As people in Tent City were cleared out, the drug problem has spread to the other, smaller camps that have sprung up near Fair Park and in The Cedars neighborhood.

"I don't think people on the street are picking this out because they prefer this," says Jack Feinberg, VP and Clinical Director with Phoenix House recovery center. "They are probably doing K-2 because it's just something to help them get to oblivion and forget about their circumstance."

Feinberg says he first became aware of K-2 about eight years ago when a couple of teenagers participating in a group therapy session went out for a break and came back looking very different. One of the teens was clearly high, Feinberg says. The other was very ill. He says the teens had both smoked K-2 from the same packet.

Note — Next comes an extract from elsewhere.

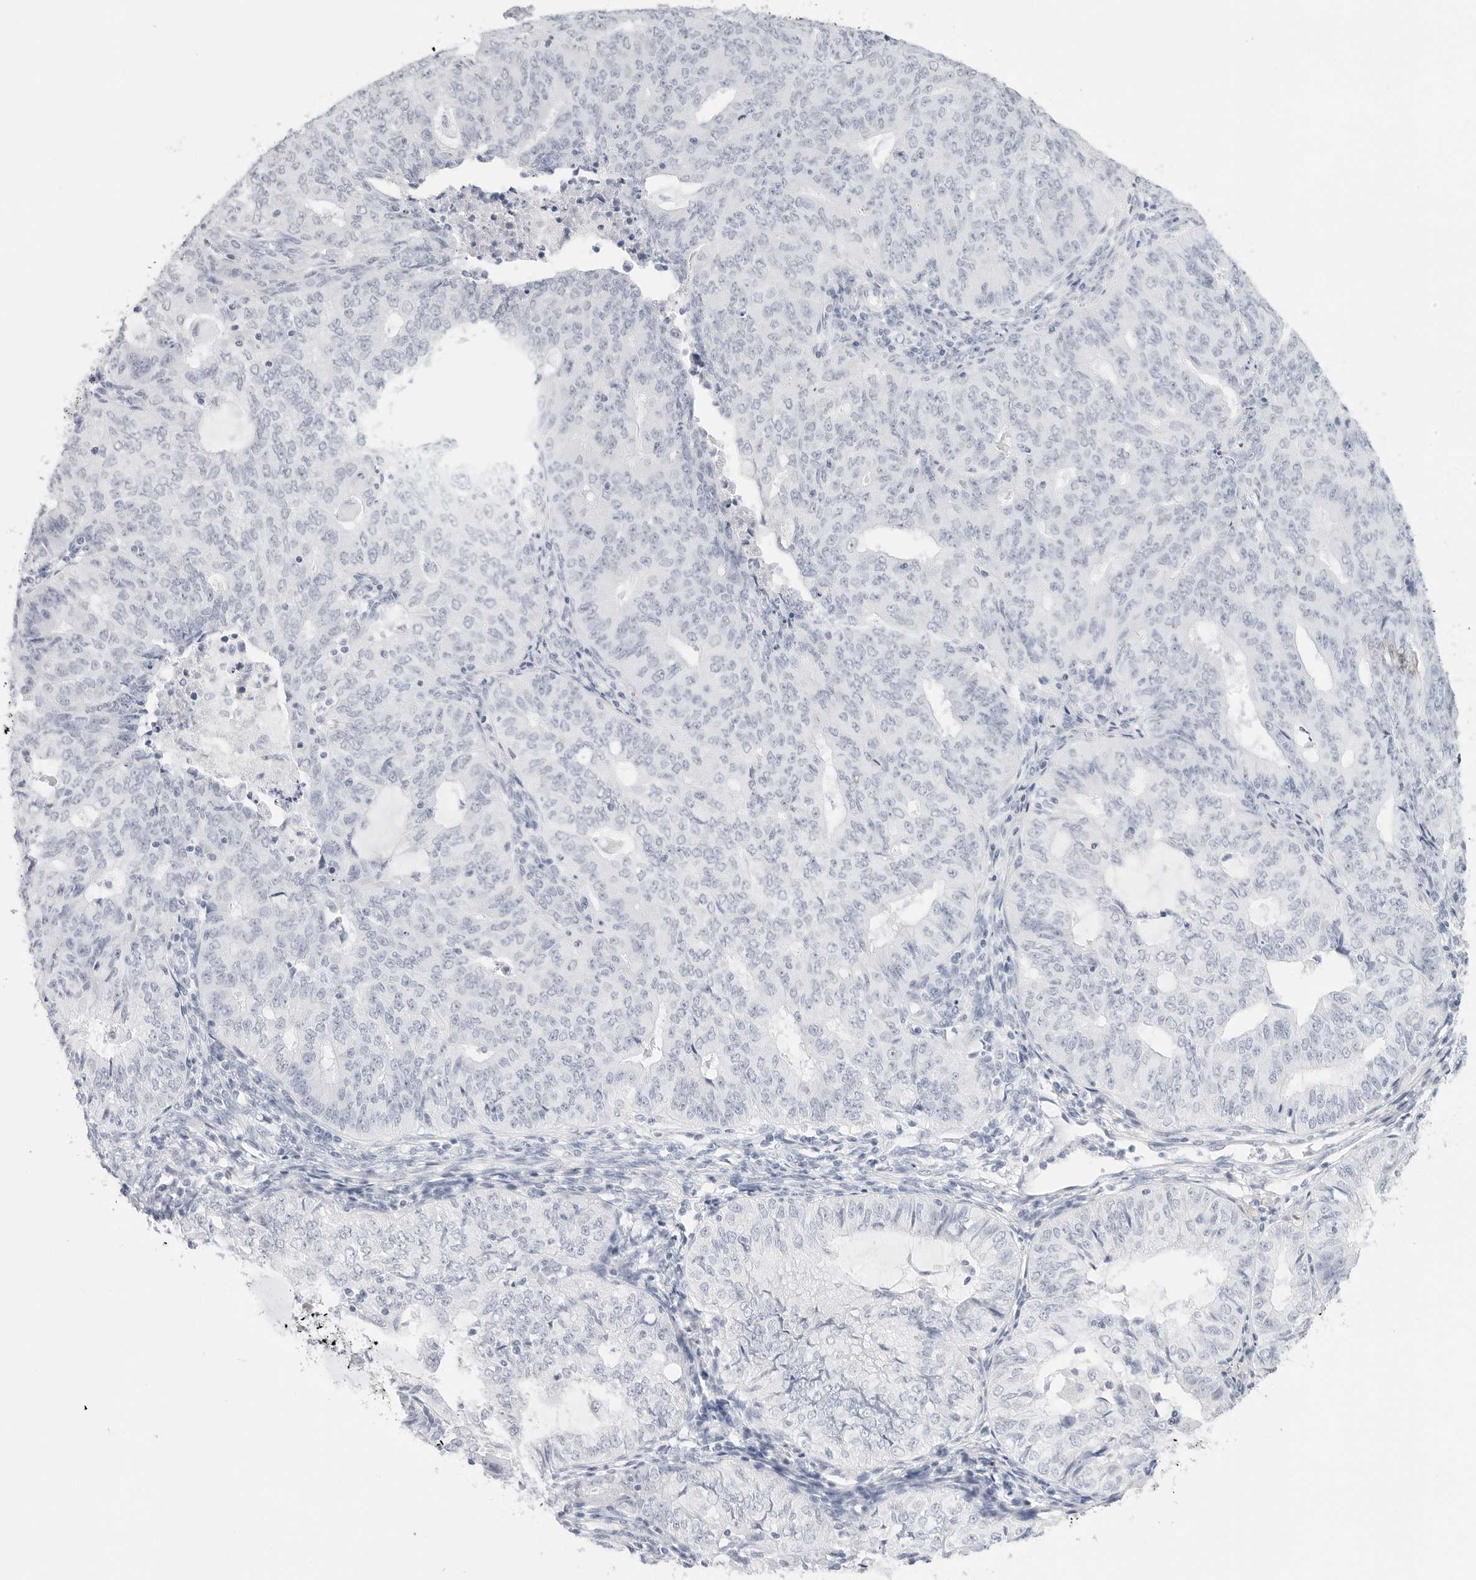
{"staining": {"intensity": "negative", "quantity": "none", "location": "none"}, "tissue": "endometrial cancer", "cell_type": "Tumor cells", "image_type": "cancer", "snomed": [{"axis": "morphology", "description": "Adenocarcinoma, NOS"}, {"axis": "topography", "description": "Endometrium"}], "caption": "Endometrial adenocarcinoma was stained to show a protein in brown. There is no significant expression in tumor cells.", "gene": "TFF2", "patient": {"sex": "female", "age": 32}}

"Even using the same thing, people can react very differently," says Feinberg says, who adds that the K-2 issue is made even more complicated because there are so many kinds of K-2 and new ones almost every day.

Last session, the Texas Legislature updated the statutes outlawing K-2 to include around 1,000 possible chemical combinations that are being used to make the drug. Extensive analysis is needed in order to determine whether the drugs seized by officers during traffic stops or purchased during undercover operations are in fact "illegal." The exhaustive tests cannot be done in the field, so officers have to take the packets of suspected K-2 back to the lab, and then return to the street in order to make an arrest.

Dallas Police Chief David Brown has focused his sights on K-2 street dealers, along with other possible suppliers, including smoke shops or vape shops, also called 'head shops'. He is asking the Dallas City Council to change smoke shops' classification to "convenience store." In Dallas, convenience stores are required to have surveillance cameras and safes. Requiring smoke shops to have the same security measures in place opens the doors for officers to do regular inspections. The City Attorney's office is working on the ordinance, which is several months away from a council vote.